My drive to work takes me under a freeway overpass where there is a homeless community (carboard boxes, dumpsters, blankets rolled up and waiting for occupants), a heaving mass of suffering, but the person who breaks my heart is a thin woman who appears to be in her 50s and shakes constantly. She has a pair of sunglasses which she wears whatever the weather and she doesn't approach cars like the other folk. She just stands on the median strip and quivers from the cold, or DTs, or Parkinsons, and holds onto her dignity as best she can.

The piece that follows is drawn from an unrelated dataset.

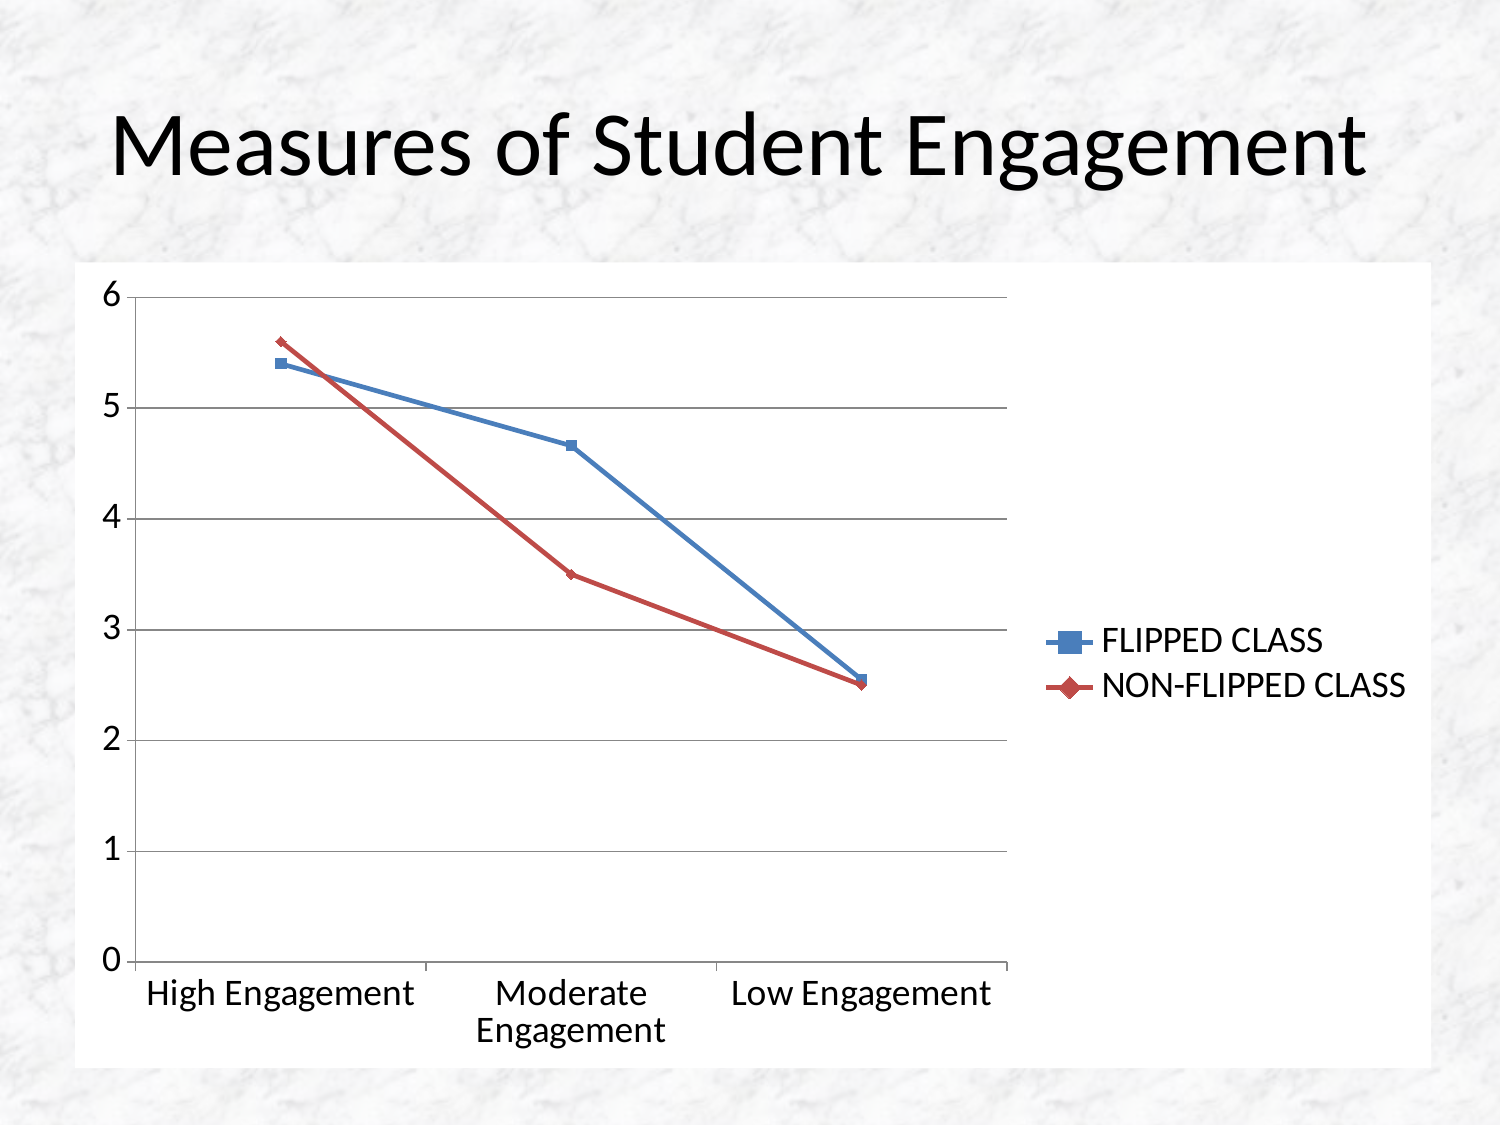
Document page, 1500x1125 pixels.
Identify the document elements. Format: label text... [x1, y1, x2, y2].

It's not just the "bad" neighborhoods that attract the homeless. We live in a very affluent area, home of yoga mommies and Bentley daddies and some of the most beautiful, manicured homes I've ever seen. House Speaker Nancy Pelosi lives here. The Korean embassy is here. And there are homeless people here. I often see a woman with a cart (I think those are the lucky ones; they can amass belongings) when I am walking to the gym or the video store. She wears so many clothes and hats you can't actually see her face. There is a mute man who sits outside the boutique-style grocery store down the road with a clean cup outstretched. I always give him a dollar and am rewarded with a smile, a wave, and what seems like an attempt to make a sound. He is very sweet and I worry about where he goes at night.
We have taken to carrying dollar bills everywhere we go because it is too horrible to be caught short. I don't even really care if they are collecting the money to buy crack or beer. Who am I to decide where they seek comfort? It is awful enough seeing stray dogs wandering the streets, but humans who live out there -- some in wheel chairs, with crutches, one amputee who rolls through the traffic in his chair like someone who just doesn't care anymore -- it is not acceptable in a wealthy, First World city.